LI: What content is giving you life? (Or, what's the most impactful/memorable piece of content you've encountered recently?)
Sangram: For me, as a man of faith, I love reading my scriptures. It gives me life every single day to move on. What also gives me life is actually listening and reading about how people create things. Not people who amplify other stuff, but the creators of the world who put new frameworks into it. So I love reading from Adam Grant. I feel that gives a lot of interesting thoughts. I love ideas from Kim Scott, who wrote Radical Candor and just released another book. I love Bob Goff, he wrote the book Love Does, and he just has this idea of like giving everybody a hug no matter where they are in their life journey. I love listening to Donald Miller's podcast called Business Made Simple, which talks about the idea of business and just opens it up. So this content where it's more about creation, there is no facade. It's literally: here it is, here’s how it's done, here's how it works. It's not perfect and we don't have all the answers. So the more vulnerable it is, the more original it is, the better I think it performs. And that's really what I'm trying to do with Becoming Intentional as well.
LI: How are you using LinkedIn to successfully reach new audiences?
Sangram: So I'm really not on many other social platforms or anything like that. LinkedIn is really where I made a big jump three or four years ago, where I said, I'm going to post daily. I'm going to use LinkedIn as a source because it is the most read, it doesn't have spam, and the people there are all mostly professionals. So all in all it has been one of the best things to create a following, to have authentic conversations, in many ways just try and test new ideas.

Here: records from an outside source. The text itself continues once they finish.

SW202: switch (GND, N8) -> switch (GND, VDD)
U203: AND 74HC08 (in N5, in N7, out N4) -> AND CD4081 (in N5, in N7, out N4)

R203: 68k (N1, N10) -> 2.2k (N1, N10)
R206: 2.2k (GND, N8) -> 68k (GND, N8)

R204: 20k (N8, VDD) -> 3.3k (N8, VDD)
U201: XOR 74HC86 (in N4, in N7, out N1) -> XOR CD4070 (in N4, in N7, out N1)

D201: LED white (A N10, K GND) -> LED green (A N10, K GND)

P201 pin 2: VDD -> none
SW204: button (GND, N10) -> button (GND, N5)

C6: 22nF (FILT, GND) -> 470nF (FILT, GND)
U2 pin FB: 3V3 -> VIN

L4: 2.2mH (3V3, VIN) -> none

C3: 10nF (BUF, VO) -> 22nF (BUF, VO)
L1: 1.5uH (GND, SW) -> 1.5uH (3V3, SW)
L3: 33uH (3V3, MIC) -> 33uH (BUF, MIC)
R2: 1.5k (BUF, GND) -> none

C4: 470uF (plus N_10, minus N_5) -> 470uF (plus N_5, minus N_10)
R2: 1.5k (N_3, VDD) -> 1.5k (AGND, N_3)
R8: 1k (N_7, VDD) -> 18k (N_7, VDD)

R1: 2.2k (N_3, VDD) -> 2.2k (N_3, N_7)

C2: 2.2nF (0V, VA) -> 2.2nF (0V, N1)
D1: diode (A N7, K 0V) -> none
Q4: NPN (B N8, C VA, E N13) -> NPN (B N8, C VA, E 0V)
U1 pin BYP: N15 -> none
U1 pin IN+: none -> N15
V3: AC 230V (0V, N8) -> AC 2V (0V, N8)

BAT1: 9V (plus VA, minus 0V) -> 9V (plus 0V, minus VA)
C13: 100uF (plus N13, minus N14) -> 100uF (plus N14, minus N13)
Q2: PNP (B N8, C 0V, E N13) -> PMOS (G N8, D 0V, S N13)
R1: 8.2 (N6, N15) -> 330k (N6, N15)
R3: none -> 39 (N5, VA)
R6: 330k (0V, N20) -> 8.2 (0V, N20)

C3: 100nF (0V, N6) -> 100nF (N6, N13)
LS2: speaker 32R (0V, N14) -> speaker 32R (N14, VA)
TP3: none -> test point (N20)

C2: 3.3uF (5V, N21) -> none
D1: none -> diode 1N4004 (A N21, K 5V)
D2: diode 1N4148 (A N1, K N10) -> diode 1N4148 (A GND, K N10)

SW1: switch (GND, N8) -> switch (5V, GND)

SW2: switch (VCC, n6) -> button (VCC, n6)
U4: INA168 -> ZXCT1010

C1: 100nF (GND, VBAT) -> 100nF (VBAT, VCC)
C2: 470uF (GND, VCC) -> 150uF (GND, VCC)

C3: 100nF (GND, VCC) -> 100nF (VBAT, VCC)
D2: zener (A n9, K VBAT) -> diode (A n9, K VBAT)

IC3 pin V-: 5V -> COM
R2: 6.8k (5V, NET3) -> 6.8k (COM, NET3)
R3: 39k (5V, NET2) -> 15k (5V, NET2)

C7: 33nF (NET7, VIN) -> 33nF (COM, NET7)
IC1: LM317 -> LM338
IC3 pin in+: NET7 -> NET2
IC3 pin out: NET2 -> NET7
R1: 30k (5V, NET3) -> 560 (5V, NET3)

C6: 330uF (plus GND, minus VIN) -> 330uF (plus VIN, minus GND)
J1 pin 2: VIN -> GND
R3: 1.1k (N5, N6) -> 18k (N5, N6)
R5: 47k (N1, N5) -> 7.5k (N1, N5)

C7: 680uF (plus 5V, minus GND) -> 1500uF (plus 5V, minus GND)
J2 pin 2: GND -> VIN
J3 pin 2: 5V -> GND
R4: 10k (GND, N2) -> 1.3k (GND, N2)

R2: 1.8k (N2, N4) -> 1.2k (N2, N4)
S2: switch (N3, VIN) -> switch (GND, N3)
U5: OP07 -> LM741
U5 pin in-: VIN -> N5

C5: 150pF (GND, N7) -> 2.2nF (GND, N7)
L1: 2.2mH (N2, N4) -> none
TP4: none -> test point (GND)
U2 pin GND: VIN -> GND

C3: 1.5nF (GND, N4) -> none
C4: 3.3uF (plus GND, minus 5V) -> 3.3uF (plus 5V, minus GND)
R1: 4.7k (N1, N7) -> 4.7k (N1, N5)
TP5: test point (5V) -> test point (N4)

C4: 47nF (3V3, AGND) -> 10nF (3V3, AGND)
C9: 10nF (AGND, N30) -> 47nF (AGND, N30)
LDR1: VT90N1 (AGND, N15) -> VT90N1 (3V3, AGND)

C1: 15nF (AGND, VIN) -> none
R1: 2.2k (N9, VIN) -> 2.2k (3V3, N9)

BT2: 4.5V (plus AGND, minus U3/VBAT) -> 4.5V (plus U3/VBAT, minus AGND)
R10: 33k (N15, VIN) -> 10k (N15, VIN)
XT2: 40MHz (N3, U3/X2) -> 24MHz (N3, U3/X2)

I love the poll features, because that allows me to see different things, and reading the LinkedIn Marketing Solutions newsletter has helped me track what are the most important trending topics in marketing. It’s become one of one of the things that I read on a regular basis.
LI: Any final thoughts?
Sangram: Well, I'm writing my third book, and it's going to be on go-to-market. So we're still working through it, it's going to come out in August. It’s the next iteration. My first book, ABM for Dummies was for marketing, ABM is B2B covered marketing and sales, and this one that I'm writing is going to have marketing, sales, and customer success. So it brings the revenue teams together. So it's speaking to the four questions every go-to-market revenue team should be asking, so I'm looking forward to that.